BACKGROUND: Single-center clinical series provide important information on genetic distribution that can guide genetic testing. However, there are few such studies on pediatric populations with inherited peripheral neuropathies (IPNs). METHODS: Thorough genetic testing was performed on IPN patients under 20 years of age from a geographically well-defined Mediterranean area (Valencian Community, Spain), annually assessed with the Charcot-Marie-Tooth disease Pediatric Scale (CMTPedS). RESULTS: From 86 families with IPNs, 99 patients (59 males) were identified, 85 with sensorimotor neuropathy or CMT (2/3 demyelinating form) and 14 with distal hereditary motor neuropathy (dHMN). Genetic diagnosis was achieved in 79.5% families, with a similar mutation detection rate in the demyelinating (88.7%) and axonal (89.5%) forms, significantly higher than in the dHMN families (27.3%). CMT1A was the most common subtype, followed by those carrying heterozygous mutations in either the GDAP1 or GJB1 genes. Mutations in 15 other genes were identified, including a new pathogenic variant in the ATP1A gene. The CMTPedS detected significant disease progression in all genetic subtypes of CMT, at a rate of 1.84 (±3.7) over 1 year (p < 0.0005, n = 62) and a 2-year rate of 3.6 (±4.4: p < 0.0005, n = 45). Significant disease worsening was also detected for CMT1A over 1 (1.7 ± 3.6, p < 0.05) and 2 years (4.2 ± 4.3, p < 0.0005). CONCLUSIONS: This study highlights the unique spectrum of IPN gene frequencies among pediatric patients in this specific geographic region, identifying the CMTPedS as a sensitive tool to detect significant disease worsening over 1 year that could help optimize the design of clinical trials.

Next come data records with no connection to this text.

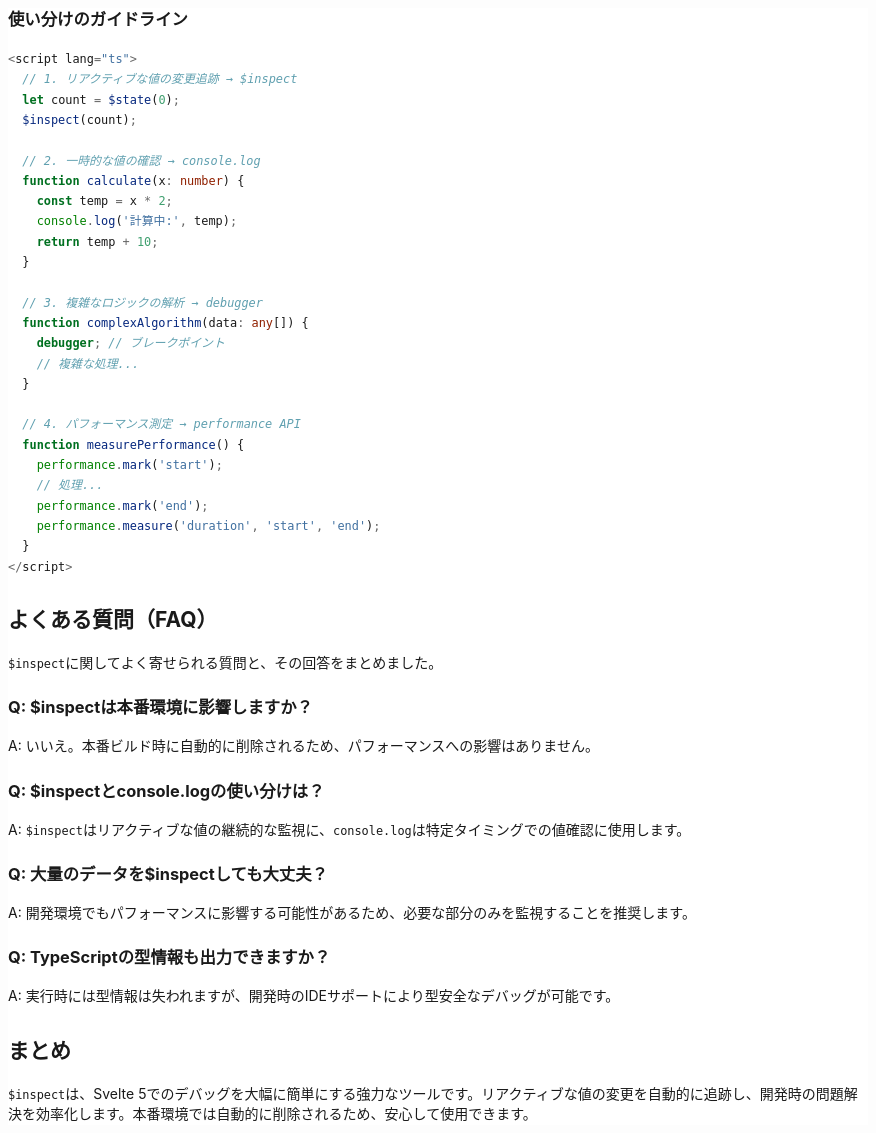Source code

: ### 使い分けのガイドライン

```typescript
<script lang="ts">
  // 1. リアクティブな値の変更追跡 → $inspect
  let count = $state(0);
  $inspect(count);
  
  // 2. 一時的な値の確認 → console.log
  function calculate(x: number) {
    const temp = x * 2;
    console.log('計算中:', temp);
    return temp + 10;
  }
  
  // 3. 複雑なロジックの解析 → debugger
  function complexAlgorithm(data: any[]) {
    debugger; // ブレークポイント
    // 複雑な処理...
  }
  
  // 4. パフォーマンス測定 → performance API
  function measurePerformance() {
    performance.mark('start');
    // 処理...
    performance.mark('end');
    performance.measure('duration', 'start', 'end');
  }
</script>
```

## よくある質問（FAQ）

`$inspect`に関してよく寄せられる質問と、その回答をまとめました。

### Q: $inspectは本番環境に影響しますか？
A: いいえ。本番ビルド時に自動的に削除されるため、パフォーマンスへの影響はありません。

### Q: $inspectとconsole.logの使い分けは？
A: `$inspect`はリアクティブな値の継続的な監視に、`console.log`は特定タイミングでの値確認に使用します。

### Q: 大量のデータを$inspectしても大丈夫？
A: 開発環境でもパフォーマンスに影響する可能性があるため、必要な部分のみを監視することを推奨します。

### Q: TypeScriptの型情報も出力できますか？
A: 実行時には型情報は失われますが、開発時のIDEサポートにより型安全なデバッグが可能です。

## まとめ

`$inspect`は、Svelte 5でのデバッグを大幅に簡単にする強力なツールです。リアクティブな値の変更を自動的に追跡し、開発時の問題解決を効率化します。本番環境では自動的に削除されるため、安心して使用できます。
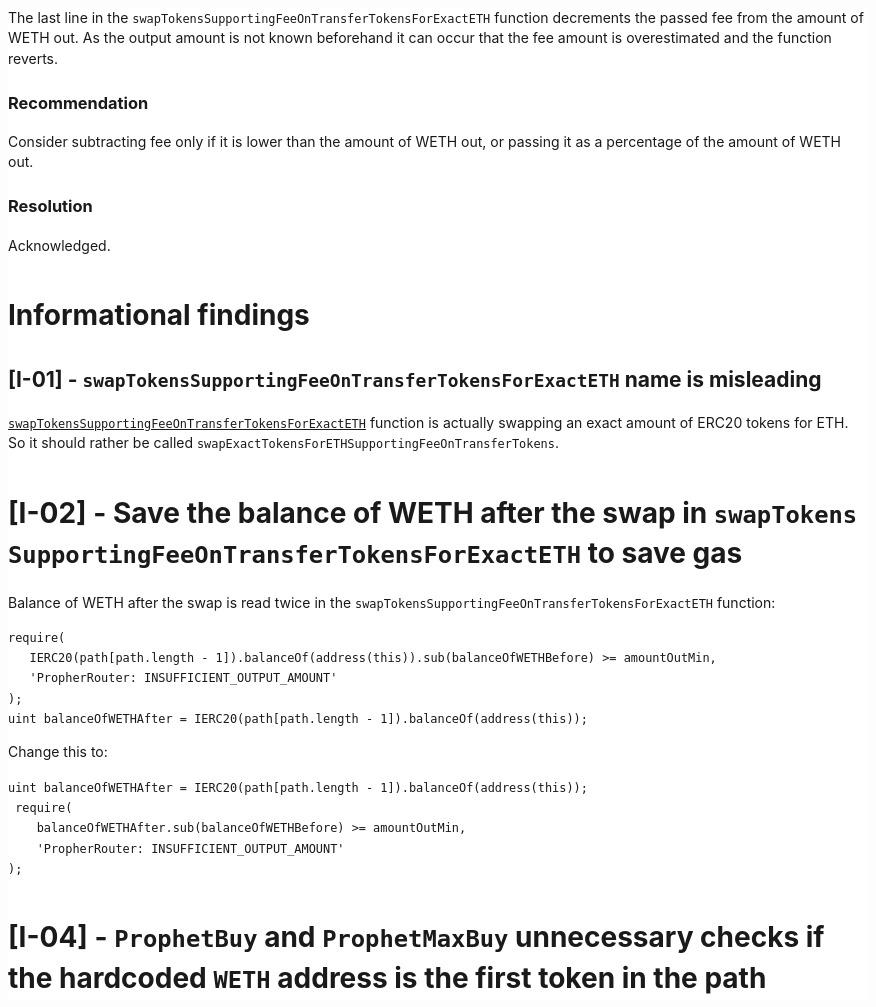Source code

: The last line in the `swapTokensSupportingFeeOnTransferTokensForExactETH` function decrements the passed fee from the amount of WETH out.
As the output amount is not known beforehand it can occur that the fee amount is overestimated and the function reverts.

### **Recommendation**

Consider subtracting fee only if it is lower than the amount of WETH out, or passing it as a percentage of the amount of WETH out.

### **Resolution**
Acknowledged.

# Informational findings

## [I-01] - `swapTokensSupportingFeeOnTransferTokensForExactETH` name is misleading

[`swapTokensSupportingFeeOnTransferTokensForExactETH`](https://github.com/leeftk/prophetrouter/blob/4c91c1469eb6c64280ae6ceb79bb5221b92fbccb/contracts/ProphetRouterV1.sol#L112) function is actually swapping an exact amount of ERC20 tokens for ETH.
So it should rather be called `swapExactTokensForETHSupportingFeeOnTransferTokens`.

# [I-02] - Save the balance of WETH after the swap in `swapTokensSupportingFeeOnTransferTokensForExactETH` to save gas
Balance of WETH after the swap is read twice in the `swapTokensSupportingFeeOnTransferTokensForExactETH` function:
 ```solidity
 require(
    IERC20(path[path.length - 1]).balanceOf(address(this)).sub(balanceOfWETHBefore) >= amountOutMin,
    'PropherRouter: INSUFFICIENT_OUTPUT_AMOUNT'
);
uint balanceOfWETHAfter = IERC20(path[path.length - 1]).balanceOf(address(this));
 ```

Change this to:

```solidity
uint balanceOfWETHAfter = IERC20(path[path.length - 1]).balanceOf(address(this));
 require(
    balanceOfWETHAfter.sub(balanceOfWETHBefore) >= amountOutMin,
    'PropherRouter: INSUFFICIENT_OUTPUT_AMOUNT'
);
```

# [I-04] - `ProphetBuy` and `ProphetMaxBuy` unnecessary checks if the hardcoded `WETH` address is the first token in the path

A very mild phenotype of Charcot-Marie-Tooth disease type 4H caused by two novel mutations in FGD4.

BACKGROUND: Mutations in the FGD4 gene cause an autosomal recessive demyelinating peripheral neuropathy referred to as CMT4H, characterized by its onset in infancy or early-childhood and its slow progression. METHODS: The clinical and genetic status of two patients with CMT4H was studied, performing genetic testing with a panel of genes and analysing FGD4 mRNA expression by quantitative PCR. RESULTS: Two novel FGD4 variants (c.514delG and c.2211dupA) were identified in two mildly affected Spanish siblings with CMT4H, and with disease onset in late adolescence/adulthood (one of them remaining asymptomatic at 20). On examination, foot deformity was observed without weakness or sensory involvement, and in the muscles of the lower extremities magnetic resonance imaging showed no fat replacement. Further analysis of FGD4 expression in peripheral blood suggested that neither mutation affected splicing, nor did they affect the dosage of FGD4 mRNA (compared to a healthy control). It was predicted that each allele would produce a truncated protein, p.Ala172Glnfs*28 (c.514delG) and p.Ala738Serfs*5 (c.2211dupA), the latter containing all the functional domains of the native protein. CONCLUSIONS: The conservation of functional domains in the proteins produced from the FGD4 gene of two patients with CMT4H, could explain both the milder phenotype and the later disease onset in these patients. These results expand the clinical and mutational spectrum of FGD4-related peripheral neuropathies.